WARTABANJAR.COM, MARTAPURA – Wakil Bupati Banjar, Idrus Al Habsyi, menegaskan pentingnya penguatan perlindungan anak di tengah berbagai tantangan, seiring dukungan pemerintah daerah terhadap pembatasan penggunaan gawai bagi anak di bawah usia 16 tahun.
Hal tersebut disampaikan dalam kegiatan evaluasi dan monitoring Kabupaten Layak Anak (KLA) Tahun 2026 yang digelar di Guest House Sultan Sulaiman, Martapura, Senin (6/4/2026), sebagai upaya memperkuat implementasi program perlindungan anak di daerah.
Habib Idrus menyampaikan, perlindungan anak merupakan amanat penting yang harus dilaksanakan secara terencana, terpadu, dan berkelanjutan.

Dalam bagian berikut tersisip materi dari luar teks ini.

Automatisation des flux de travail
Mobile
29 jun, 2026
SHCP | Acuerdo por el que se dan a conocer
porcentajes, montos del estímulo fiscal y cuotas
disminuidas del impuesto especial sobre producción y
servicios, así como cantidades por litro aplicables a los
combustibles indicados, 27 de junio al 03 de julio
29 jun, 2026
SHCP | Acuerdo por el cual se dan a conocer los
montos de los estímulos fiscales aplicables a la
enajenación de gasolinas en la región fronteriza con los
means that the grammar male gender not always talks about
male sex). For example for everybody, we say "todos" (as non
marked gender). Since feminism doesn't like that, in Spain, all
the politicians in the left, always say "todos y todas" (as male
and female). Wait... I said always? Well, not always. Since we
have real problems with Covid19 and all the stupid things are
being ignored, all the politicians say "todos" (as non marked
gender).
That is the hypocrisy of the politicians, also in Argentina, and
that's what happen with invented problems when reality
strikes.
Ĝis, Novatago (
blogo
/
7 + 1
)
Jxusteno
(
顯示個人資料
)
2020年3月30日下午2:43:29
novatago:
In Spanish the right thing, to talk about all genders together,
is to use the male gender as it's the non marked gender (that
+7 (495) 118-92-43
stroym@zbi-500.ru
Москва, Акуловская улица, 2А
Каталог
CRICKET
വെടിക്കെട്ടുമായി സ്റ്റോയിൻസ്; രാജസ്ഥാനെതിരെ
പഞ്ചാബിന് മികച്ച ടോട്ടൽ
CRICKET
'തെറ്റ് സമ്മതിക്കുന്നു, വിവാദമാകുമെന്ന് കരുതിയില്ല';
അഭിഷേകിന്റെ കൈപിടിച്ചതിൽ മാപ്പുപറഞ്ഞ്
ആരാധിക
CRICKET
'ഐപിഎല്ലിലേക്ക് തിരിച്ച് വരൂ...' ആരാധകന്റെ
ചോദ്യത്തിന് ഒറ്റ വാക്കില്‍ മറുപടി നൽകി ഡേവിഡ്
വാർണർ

“Anak merupakan generasi penerus bangsa yang memiliki peran strategis dalam menentukan arah pembangunan di masa akan datang,” ujarnya.
Ia juga menyoroti berbagai persoalan yang masih menjadi tantangan, seperti kasus kekerasan, eksploitasi, hingga praktik perkawinan usia anak.
”Untuk itu, diperlukan penguatan sinergi lintas sektor serta inovasi kebijakan yang responsif terhadap kebutuhan anak,” tegasnya.
Sementara itu, Kepala Dinas Sosial P3AP2KB Banjar, Erny Wahdini, menyatakan pihaknya mendukung kebijakan pembatasan penggunaan gawai bagi anak di bawah usia 16 tahun sebagai langkah perlindungan dari dampak negatif teknologi.